(Recorded information):
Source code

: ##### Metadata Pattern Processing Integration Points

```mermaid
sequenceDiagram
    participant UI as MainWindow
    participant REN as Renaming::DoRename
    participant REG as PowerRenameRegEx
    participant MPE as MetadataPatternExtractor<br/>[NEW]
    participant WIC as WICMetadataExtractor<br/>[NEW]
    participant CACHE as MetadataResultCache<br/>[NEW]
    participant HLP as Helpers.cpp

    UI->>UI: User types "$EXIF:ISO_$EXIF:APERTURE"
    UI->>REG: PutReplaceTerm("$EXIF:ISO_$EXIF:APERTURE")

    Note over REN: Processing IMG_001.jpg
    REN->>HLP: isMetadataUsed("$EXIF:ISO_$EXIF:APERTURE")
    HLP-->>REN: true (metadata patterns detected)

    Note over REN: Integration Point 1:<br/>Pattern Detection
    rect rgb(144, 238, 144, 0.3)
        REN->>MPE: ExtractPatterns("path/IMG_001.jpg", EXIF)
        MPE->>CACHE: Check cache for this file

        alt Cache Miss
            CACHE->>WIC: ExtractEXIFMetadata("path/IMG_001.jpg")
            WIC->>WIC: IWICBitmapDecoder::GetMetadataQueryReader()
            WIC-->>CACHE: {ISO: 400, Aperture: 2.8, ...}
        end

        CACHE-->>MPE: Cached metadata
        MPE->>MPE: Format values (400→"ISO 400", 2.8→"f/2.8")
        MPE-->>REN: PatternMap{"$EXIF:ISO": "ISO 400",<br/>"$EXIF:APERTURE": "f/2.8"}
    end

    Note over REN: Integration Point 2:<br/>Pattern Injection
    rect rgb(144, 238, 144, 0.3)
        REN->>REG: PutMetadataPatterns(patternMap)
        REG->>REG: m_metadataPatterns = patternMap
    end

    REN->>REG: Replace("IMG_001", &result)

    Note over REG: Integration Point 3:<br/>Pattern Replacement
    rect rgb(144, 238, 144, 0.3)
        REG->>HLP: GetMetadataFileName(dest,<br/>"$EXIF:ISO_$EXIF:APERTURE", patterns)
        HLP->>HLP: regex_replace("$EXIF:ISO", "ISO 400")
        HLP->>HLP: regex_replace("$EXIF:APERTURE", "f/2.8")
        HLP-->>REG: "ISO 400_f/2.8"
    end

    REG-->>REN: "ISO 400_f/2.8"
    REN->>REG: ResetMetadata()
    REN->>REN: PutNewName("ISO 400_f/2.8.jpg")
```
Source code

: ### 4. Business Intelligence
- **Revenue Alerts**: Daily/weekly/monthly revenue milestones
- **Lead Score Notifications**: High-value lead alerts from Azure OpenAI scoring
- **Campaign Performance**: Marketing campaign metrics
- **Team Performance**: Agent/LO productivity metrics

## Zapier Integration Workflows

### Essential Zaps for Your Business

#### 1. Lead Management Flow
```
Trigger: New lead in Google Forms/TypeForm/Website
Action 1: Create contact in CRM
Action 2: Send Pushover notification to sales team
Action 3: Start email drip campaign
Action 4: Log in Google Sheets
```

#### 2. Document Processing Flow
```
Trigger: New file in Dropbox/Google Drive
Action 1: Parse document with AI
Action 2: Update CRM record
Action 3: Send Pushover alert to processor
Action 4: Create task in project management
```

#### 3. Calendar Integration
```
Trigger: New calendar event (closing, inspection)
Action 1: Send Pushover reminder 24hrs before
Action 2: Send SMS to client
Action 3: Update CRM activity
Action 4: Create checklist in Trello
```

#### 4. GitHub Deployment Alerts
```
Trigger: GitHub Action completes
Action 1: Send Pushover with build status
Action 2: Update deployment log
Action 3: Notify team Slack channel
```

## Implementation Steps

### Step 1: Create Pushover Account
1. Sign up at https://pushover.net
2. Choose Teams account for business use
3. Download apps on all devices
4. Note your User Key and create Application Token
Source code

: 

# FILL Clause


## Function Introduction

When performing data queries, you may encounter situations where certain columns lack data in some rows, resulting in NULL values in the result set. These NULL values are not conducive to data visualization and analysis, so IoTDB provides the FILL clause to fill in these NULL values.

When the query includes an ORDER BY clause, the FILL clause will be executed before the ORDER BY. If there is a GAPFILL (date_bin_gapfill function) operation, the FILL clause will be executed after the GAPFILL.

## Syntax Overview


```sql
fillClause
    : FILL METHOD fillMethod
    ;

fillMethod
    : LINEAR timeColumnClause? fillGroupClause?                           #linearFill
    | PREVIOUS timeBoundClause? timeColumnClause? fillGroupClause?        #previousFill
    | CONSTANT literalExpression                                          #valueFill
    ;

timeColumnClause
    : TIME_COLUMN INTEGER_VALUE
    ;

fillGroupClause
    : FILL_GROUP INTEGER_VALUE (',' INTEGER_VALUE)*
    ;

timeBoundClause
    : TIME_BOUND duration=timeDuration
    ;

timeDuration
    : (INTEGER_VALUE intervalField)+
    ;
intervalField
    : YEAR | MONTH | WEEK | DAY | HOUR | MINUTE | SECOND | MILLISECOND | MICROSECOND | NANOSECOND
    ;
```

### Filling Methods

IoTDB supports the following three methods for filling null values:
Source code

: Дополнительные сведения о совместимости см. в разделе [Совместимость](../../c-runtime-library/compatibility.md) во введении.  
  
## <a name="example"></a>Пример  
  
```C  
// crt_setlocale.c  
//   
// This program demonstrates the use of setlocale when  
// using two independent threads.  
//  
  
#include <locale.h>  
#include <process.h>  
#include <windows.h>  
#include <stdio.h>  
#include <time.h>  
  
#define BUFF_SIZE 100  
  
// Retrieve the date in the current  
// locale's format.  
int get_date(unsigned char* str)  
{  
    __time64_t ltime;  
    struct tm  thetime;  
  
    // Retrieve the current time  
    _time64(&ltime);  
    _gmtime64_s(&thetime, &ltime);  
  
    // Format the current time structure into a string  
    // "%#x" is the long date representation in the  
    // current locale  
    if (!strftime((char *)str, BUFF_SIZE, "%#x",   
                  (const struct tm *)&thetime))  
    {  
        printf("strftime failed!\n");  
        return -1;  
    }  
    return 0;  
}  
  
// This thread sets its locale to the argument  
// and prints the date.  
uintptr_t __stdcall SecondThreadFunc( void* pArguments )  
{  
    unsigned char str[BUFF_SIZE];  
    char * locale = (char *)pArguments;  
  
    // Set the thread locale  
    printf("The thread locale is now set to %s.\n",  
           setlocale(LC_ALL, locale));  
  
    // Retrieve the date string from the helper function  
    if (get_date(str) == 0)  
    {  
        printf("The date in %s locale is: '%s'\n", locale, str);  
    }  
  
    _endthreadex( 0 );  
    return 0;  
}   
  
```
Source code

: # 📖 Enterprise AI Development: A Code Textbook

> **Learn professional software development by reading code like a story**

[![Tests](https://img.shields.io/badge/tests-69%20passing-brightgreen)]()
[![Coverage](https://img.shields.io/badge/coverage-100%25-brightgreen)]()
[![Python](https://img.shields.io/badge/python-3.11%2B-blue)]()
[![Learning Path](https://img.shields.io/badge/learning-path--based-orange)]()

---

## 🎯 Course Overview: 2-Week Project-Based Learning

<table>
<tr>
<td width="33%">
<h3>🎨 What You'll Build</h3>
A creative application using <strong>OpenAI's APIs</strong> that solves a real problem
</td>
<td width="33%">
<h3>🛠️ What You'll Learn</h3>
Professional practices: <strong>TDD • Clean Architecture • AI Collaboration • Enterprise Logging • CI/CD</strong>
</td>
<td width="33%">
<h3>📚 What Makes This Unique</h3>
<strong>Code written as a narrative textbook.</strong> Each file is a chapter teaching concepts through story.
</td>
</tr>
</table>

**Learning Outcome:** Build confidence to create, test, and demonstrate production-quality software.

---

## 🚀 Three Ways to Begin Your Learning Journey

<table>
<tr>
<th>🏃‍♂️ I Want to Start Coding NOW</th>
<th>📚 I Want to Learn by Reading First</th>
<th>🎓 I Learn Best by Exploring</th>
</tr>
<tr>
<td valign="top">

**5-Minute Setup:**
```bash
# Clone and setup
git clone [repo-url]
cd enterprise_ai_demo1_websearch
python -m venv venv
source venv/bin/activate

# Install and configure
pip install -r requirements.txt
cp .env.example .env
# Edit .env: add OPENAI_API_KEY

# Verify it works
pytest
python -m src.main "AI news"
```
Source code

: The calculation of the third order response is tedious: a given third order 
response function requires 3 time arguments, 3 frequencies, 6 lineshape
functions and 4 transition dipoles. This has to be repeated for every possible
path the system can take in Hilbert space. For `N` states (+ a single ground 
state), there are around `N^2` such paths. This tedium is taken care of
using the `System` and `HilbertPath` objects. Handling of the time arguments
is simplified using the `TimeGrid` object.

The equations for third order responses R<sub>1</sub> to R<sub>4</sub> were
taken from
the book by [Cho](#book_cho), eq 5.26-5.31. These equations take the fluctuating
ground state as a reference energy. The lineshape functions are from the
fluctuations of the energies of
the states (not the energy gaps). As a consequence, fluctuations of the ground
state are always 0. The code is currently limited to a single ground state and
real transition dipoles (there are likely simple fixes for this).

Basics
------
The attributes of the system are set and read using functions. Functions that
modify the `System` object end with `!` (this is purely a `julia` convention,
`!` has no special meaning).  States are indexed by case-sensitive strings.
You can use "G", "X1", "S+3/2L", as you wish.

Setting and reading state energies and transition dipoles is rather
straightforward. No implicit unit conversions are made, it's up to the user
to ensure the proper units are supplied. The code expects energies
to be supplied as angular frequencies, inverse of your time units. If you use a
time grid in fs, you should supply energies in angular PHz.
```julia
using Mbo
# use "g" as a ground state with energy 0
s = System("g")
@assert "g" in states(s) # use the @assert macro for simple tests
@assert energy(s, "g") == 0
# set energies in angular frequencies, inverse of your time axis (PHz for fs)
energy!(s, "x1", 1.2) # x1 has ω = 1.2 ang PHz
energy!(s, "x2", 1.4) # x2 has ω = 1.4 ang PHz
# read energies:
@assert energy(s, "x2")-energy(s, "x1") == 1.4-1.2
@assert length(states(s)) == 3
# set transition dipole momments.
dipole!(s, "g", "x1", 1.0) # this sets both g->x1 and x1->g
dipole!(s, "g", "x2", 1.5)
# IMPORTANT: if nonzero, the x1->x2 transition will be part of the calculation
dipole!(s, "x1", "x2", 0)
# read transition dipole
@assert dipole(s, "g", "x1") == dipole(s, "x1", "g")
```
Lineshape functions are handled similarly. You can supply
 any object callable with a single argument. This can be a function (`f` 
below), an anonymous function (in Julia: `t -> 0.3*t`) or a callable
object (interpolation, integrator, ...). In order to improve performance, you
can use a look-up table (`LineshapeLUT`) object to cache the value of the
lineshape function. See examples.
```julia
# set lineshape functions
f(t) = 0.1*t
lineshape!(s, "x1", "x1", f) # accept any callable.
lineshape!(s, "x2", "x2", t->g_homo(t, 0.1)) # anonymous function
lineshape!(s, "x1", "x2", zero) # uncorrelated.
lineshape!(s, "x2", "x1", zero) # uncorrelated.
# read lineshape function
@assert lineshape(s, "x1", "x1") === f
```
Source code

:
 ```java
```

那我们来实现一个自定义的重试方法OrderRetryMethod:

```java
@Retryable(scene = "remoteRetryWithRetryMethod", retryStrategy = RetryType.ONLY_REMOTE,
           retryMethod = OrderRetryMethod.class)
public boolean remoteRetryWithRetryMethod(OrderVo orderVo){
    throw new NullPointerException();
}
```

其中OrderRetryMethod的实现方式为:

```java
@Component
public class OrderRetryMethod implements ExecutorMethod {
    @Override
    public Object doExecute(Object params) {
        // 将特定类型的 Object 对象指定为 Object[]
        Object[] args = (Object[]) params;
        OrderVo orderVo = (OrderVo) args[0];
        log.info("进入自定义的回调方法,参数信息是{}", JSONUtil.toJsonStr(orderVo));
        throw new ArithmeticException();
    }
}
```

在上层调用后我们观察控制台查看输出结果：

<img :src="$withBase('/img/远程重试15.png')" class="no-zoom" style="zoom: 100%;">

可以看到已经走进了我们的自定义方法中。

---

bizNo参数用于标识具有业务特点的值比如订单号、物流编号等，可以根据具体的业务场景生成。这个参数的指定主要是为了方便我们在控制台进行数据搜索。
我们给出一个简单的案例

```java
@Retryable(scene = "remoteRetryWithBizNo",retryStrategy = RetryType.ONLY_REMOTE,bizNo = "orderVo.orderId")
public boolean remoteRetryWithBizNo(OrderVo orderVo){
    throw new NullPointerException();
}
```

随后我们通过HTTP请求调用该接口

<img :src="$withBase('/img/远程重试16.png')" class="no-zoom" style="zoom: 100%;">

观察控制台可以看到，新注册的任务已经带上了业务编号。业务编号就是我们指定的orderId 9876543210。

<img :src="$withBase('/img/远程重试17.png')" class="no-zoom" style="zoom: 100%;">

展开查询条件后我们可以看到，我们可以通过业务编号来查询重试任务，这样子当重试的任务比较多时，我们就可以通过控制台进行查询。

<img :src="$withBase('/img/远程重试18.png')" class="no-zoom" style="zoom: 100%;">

(Work item): From the records above, transcribe exactly the run of lines that opens with the line holding "### Filling Methods" and closes with the line holding "Дополнительные сведения о", both included.

(Your solution):
### Filling Methods

IoTDB supports the following three methods for filling null values:
Source code

: Дополнительные сведения о совместимости см. в разделе [Совместимость](../../c-runtime-library/compatibility.md) во введении.  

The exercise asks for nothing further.